Pour mener à bien ce projet, il va d’abord faire un peu de ménage chez lui. En effet, il va s’attaquer à sa propre formation musicale, Viva la Musica qui deviendra Viva la Musique International, en se séparant des membres qu’il jugeait incapables de suivre la nouvelle ligne artistique. Ensuite, il va s’entourer de la nouvelle garde de la musique congolaise, avec notamment Lokua Kanza, jeune auteur compositeur encore inconnu originaire du Kivu et de Maïka Munan ainsi que des producteurs anglais Stephen Hague et Peter Gabriel. Il ajoute également la collaboration et de la chanteuse Juliet Roberts.
En mars 1995, sort l’album « Emotion ». C’est un véritable raz-de marée qui s’empare des ondes du monde entier. Le titre « Yolele » devient très vite numéro 1 dans plusieurs capitales européennes et africaines. La reprise de la chanson d’Otis Redding « Fa fa fa fa » avec les voix de Juliet Roberts et de la diva Aretha Franklin achève d’installer l’album à la tête des meilleurs ventes de cette période.

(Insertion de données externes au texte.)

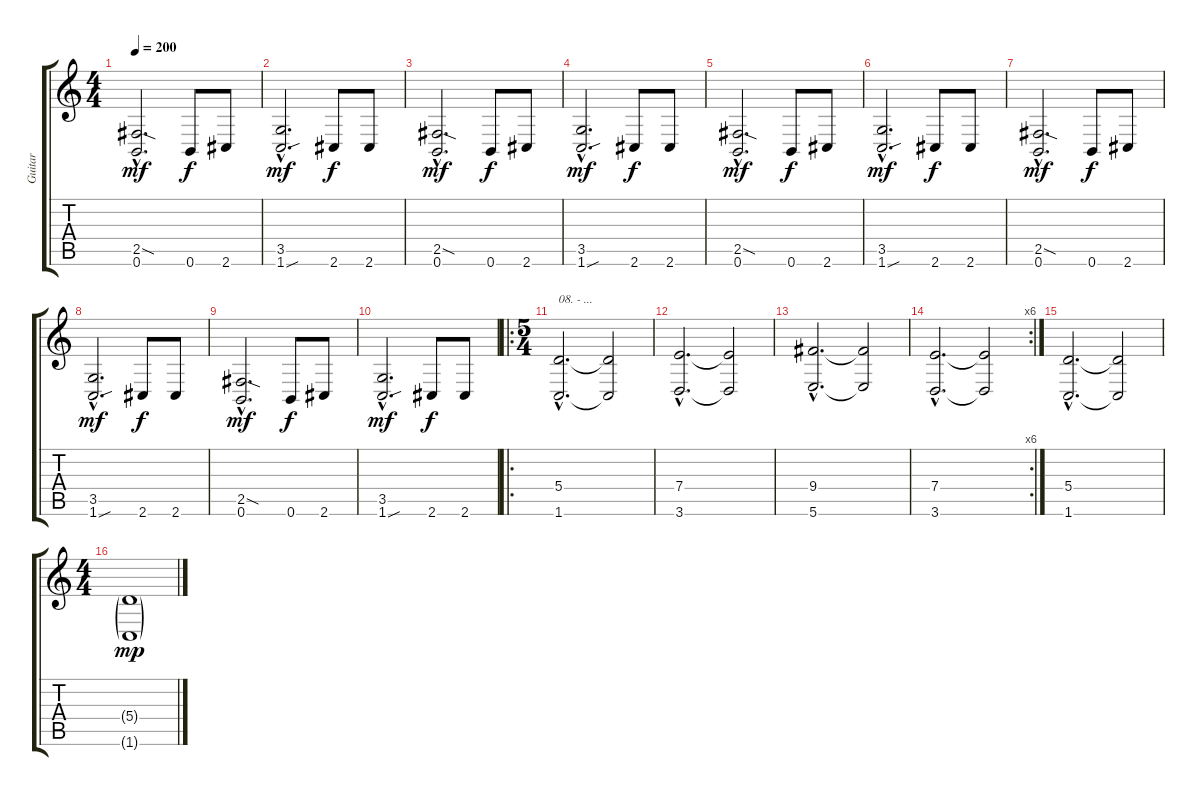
\track ("Guitar " "Guitar ") {instrument distortionguitar}
\staff {score tabs}
\tuning (B3 Gb3 D3 A2 E2 B1) {hide}
\ts (4 4)
\tempo 200
\clef g2
\ks c
(2.5{sod hac} 0.6{hac}).2{d dy mf} 0.6.8{dy f} 2.6.8 |
(3.5{hac} 1.6{sou hac}).2{d dy mf} 2.6.8{dy f} 2.6.8 |
(2.5{sod hac} 0.6{hac}).2{d dy mf} 0.6.8{dy f} 2.6.8 |
(3.5{hac} 1.6{sou hac}).2{d dy mf} 2.6.8{dy f} 2.6.8 |
(2.5{sod hac} 0.6{hac}).2{d dy mf} 0.6.8{dy f} 2.6.8 |
(3.5{hac} 1.6{sou hac}).2{d dy mf} 2.6.8{dy f} 2.6.8 |
(2.5{sod hac} 0.6{hac}).2{d dy mf volume 12} 0.6.8{dy f} 2.6.8 |
(3.5{hac} 1.6{sou hac}).2{d dy mf volume 8} 2.6.8{dy f} 2.6.8 |
(2.5{sod hac} 0.6{hac}).2{d dy mf volume 6} 0.6.8{dy f} 2.6.8 |
(3.5{hac} 1.6{sou hac}).2{d dy mf volume 0} 2.6.8{dy f} 2.6.8 |
\ro
\ts (5 4)
(5.4{hac} 1.6{hac}).2{d txt "08. - ..." volume 16 instrument synthstrings2} (5.4{t} 1.6{t}).2 |
(7.4{hac} 3.6{hac}).2{d} (7.4{t} 3.6{t}).2 |
(9.4{hac} 5.6{hac}).2{d} (9.4{t} 5.6{t}).2 |
\rc 6
(7.4{hac} 3.6{hac}).2{d} (7.4{t} 3.6{t}).2 |
(5.4{hac} 1.6{hac}).2{d} (5.4{t} 1.6{t}).2 |
\ts (4 4)
(5.4{g} 1.6{g}).1{dy mp}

La grande force de cet album est que le chanteur à la « voix de rossignol » aura su mêler avec brio les sonorités africaines au son du lingala avec les battements, les basses caractéristiques de la pop anglaise ainsi que de la musique Folk américaine. Emotion sera vendu à plus de 500.000 exemplaires aux Etats-Unis, et sera consacré « meilleur album africain de 1995 ». Avec cet album, le chanteur congolais entre dans le cercle très fermé des chanteurs africains de World Music.
Plus de 20 après la sortie d’Emotion et quelques semaines après sa brutale disparition, Papa Wemba est entré dans la panthéon des artistes africains qui auront fortement empreigne de leur empreinte indélébile le siècle dernier. Et les chansons Yolele, Show me The way, Fa fa fa fa et autres Images continueront de bercer nos oreilles pour l’éternité…
Voici comment on réussi une belle transition musicale.